If you don't know the problem very well, the estimate will be gamed to fit the perception. Try to avoid this.
On Probability. Except for debilitating disease or accident, no part of software development is governed by actual probabilities. The "risks" are simply bad management. Generally of the form "we didn't account for the complexity of business need A or technology B". More often of the form "as we learned more about the problem or the technology, we altered the schedule" which is punished as "scope creep".
There's no probability of learning stuff and changing the scope. That's a certainty.
On Planning.

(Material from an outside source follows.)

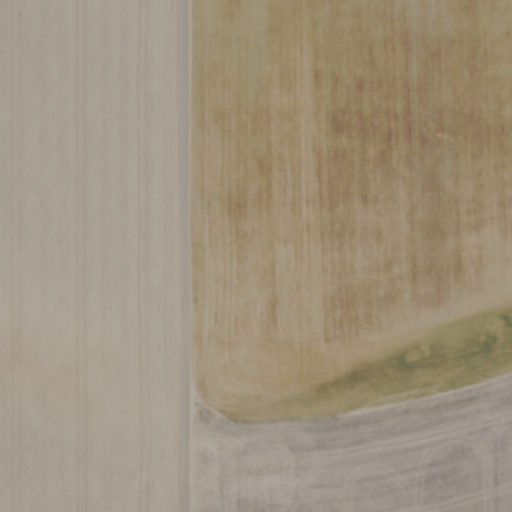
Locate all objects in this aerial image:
road: (178, 256)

There's "planning" and there's "estimating". Planning what to build is one thing, best represented as a checklist or a dependency graph. "Estimating" the effort required is based on unknowable factors.
"Planning" is ordinary good management.
"Estimating" requires unknowable knowledge. To "estimate effort" accurately, you must have source-code level of insight into the product and you must know which person is going to type that source code and what mistakes that individual is going to make. Since you can't know that, any estimate must be wrong. And often wrong the point of misleading and therefore useless.
If the estimate was out by 500% and the project still went forward, what value does an estimate have?
None. All it did was make people unhappy. But the project went forward anyway.
Since no one can see the future, getting an estimate right doesn't mean anything. Make it useful, help people make decisions.
Keep the horizon short. Deliver value as quickly as possible. Create a plan that allows the customer to cancel the project at any time and still have value.
Don't let the plan become the only "sacred truth" in the project. The deliverable functionality is sacred. Everything else should change as the deliverables change.
Don't let the plan get beyond the value it's creating.